An alternative is to define a slab on your array, copy the relevant data, then delete the old array, or always access the data through the slab, and then redefine it as you need (I've never done it, though, so I'm not sure if it's possible, but it should)
Finally, you can use the hdf5 mounting strategy to have your datasets in an "attached" hdf5 file you mount on your root hdf5. When you want to delete the stuff, copy the interesting data in another mounted file, unmount the old file and remove it, then remount the new file in the proper place. This solution can be messy (as you have multiple files around) but it allows you to free space and to operate only on subparts of your data tree, instead of using the repack.
不幸的是,复制数据或使用您所描述的 h5repack 是“缩小”HDF5 文件中数据的两种常用方法。
正如您可能已经猜到的那样,问题在于 HDF5 文件具有复杂的内部结构(文件格式为 这里,对于任何好奇的人来说),因此删除和缩小内容只会在相同大小的文件中留下漏洞。 HDF5 库的最新版本可以跟踪释放的空间并重新使用它,但您的用例似乎无法利用这一点。
正如另一个答案所提到的,您也许可以使用外部链接或虚拟数据集功能来构建 HDF5 文件,这些文件更适合您将要做的操作,但我怀疑您仍然会复制很多数据,这肯定会增加额外的复杂性和文件管理开销。
顺便说一句,H5Gunlink() 已被弃用。 H5Ldelete() 是首选替代品。
Copying the data or using h5repack as you have described are the two usual ways of 'shrinking' the data in an HDF5 file, unfortunately.
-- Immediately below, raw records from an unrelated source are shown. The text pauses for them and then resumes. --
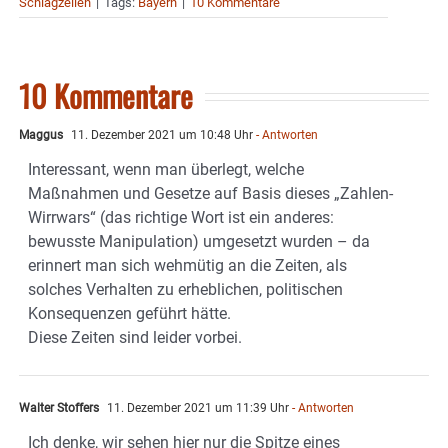
Schlagzeilen
|
Tags:
Bayern
|
10 Kommentare
10 Kommentare
Maggus
11. Dezember 2021 um 10:48 Uhr
- Antworten
Interessant, wenn man überlegt, welche
Maßnahmen und Gesetze auf Basis dieses „Zahlen-
Wirrwars“ (das richtige Wort ist ein anderes:
bewusste Manipulation) umgesetzt wurden – da
erinnert man sich wehmütig an die Zeiten, als
solches Verhalten zu erheblichen, politischen
Konsequenzen geführt hätte.
Diese Zeiten sind leider vorbei.
Walter Stoffers
11. Dezember 2021 um 11:39 Uhr
- Antworten
Ich denke, wir sehen hier nur die Spitze eines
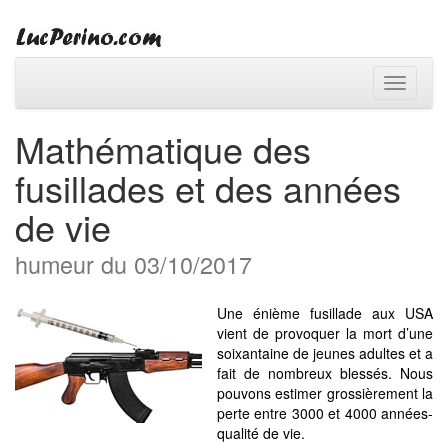
Toggle
navigati
Mathématique des
fusillades et des années
de vie
humeur du 03/10/2017
Une énième fusillade aux USA
vient de provoquer la mort d’une
soixantaine de jeunes adultes et a
fait de nombreux blessés. Nous
pouvons estimer grossièrement la
perte entre 3000 et 4000 années-
qualité de vie.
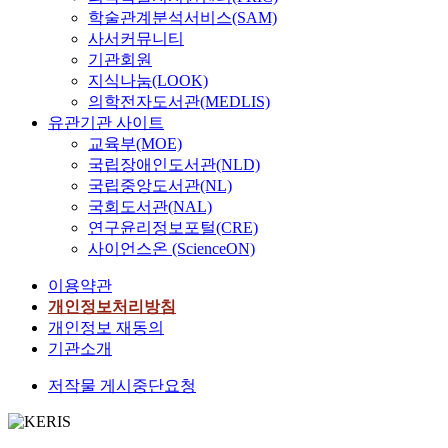
학술관계분석서비스(SAM)
사서커뮤니티
기관회원
지식나눔(LOOK)
의학전자도서관(MEDLIS)
유관기관 사이트
교육부(MOE)
국립장애인도서관(NLD)
국립중앙도서관(NL)
국회도서관(NAL)
연구윤리정보포털(CRE)
사이언스온 (ScienceON)
이용약관
개인정보처리방침
개인정보 재동의
기관소개
저작물 게시중단요청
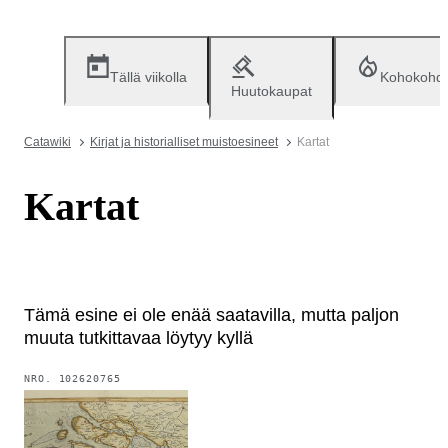
Tällä viikolla
Kohokohd
Huutokaupat
Catawiki
Kirjat ja historialliset muistoesineet
Kartat
Kartat
Tämä esine ei ole enää saatavilla, mutta paljon
muuta tutkittavaa löytyy kyllä
NRO.
102620765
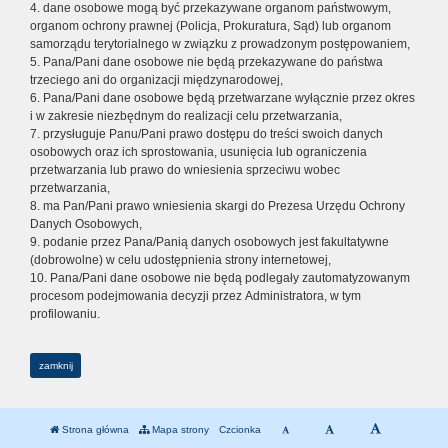
4. dane osobowe mogą być przekazywane organom państwowym,
organom ochrony prawnej (Policja, Prokuratura, Sąd) lub organom
samorządu terytorialnego w związku z prowadzonym postępowaniem,
5. Pana/Pani dane osobowe nie będą przekazywane do państwa
trzeciego ani do organizacji międzynarodowej,
6. Pana/Pani dane osobowe będą przetwarzane wyłącznie przez okres
i w zakresie niezbędnym do realizacji celu przetwarzania,
7. przysługuje Panu/Pani prawo dostępu do treści swoich danych
osobowych oraz ich sprostowania, usunięcia lub ograniczenia
przetwarzania lub prawo do wniesienia sprzeciwu wobec
przetwarzania,
8. ma Pan/Pani prawo wniesienia skargi do Prezesa Urzędu Ochrony
Danych Osobowych,
9. podanie przez Pana/Panią danych osobowych jest fakultatywne
(dobrowolne) w celu udostępnienia strony internetowej,
10. Pana/Pani dane osobowe nie będą podlegały zautomatyzowanym
procesom podejmowania decyzji przez Administratora, w tym
profilowaniu.
zamknij
Strona główna
Mapa strony
Czcionka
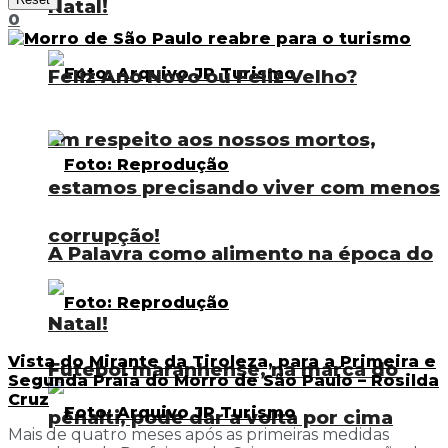
Natal!
0
Feliz Ano Novo ou Feliz Velho?
Em respeito aos nossos mortos,
estamos precisando viver com menos
corrupção!
A Palavra como alimento na época do
Natal!
Vista do Mirante da Tiroleza, para a Primeira e
Futebol maranhense, na marca do
Segunda Praia do Morro de São Paulo – Rosilda
Cruz
pênalti, pode dar a volta por cima
Mais de quatro meses após as primeiras medidas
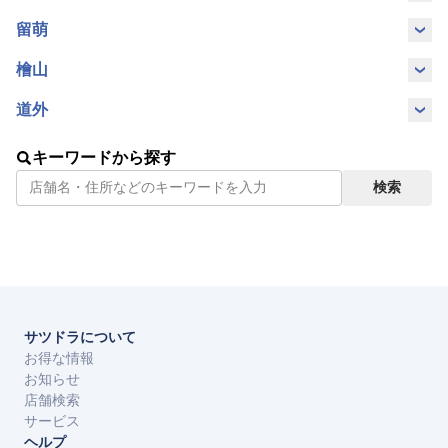
字
字
町
浜頓別町
利尻町
稚内市
留萌
留萌市
檜山
江差町
せたな町
道外
沖縄県豊
沖縄県那
キーワードから探す
見城市
覇市
検索
サツドラについて
お得な情報
お知らせ
店舗検索
サービス
ヘルプ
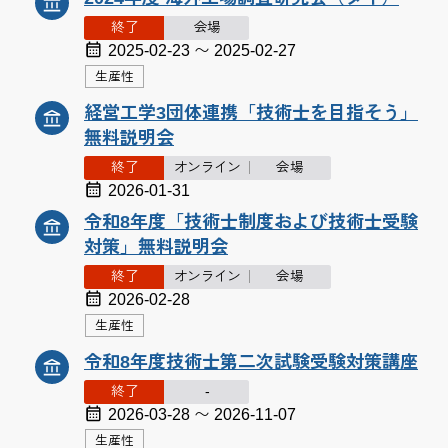
終了
会場
2025-02-23 〜 2025-02-27
生産性
経営工学3団体連携「技術士を目指そう」
無料説明会
終了
オンライン
会場
2026-01-31
令和8年度「技術士制度および技術士受験
対策」無料説明会
終了
オンライン
会場
2026-02-28
生産性
令和8年度技術士第二次試験受験対策講座
終了
-
2026-03-28 〜 2026-11-07
生産性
The problem, as you may have guessed, is that an HDF5 file has a complicated internal structure (the file format is here, for anyone who is curious), so deleting and shrinking things just leaves holes in an identical-sized file. Recent versions of the HDF5 library can track the freed space and re-use it, but your use case doesn't seem to be able to take advantage of that.
As the other answer has mentioned, you might be able to use external links or the virtual dataset feature to construct HDF5 files that were more amenable to the sort of manipulation you would be doing, but I suspect that you'll still be copying a lot of data and this would definitely add additional complexity and file management overhead.
H5Gunlink() has been deprecated, by the way. H5Ldelete() is the preferred replacement.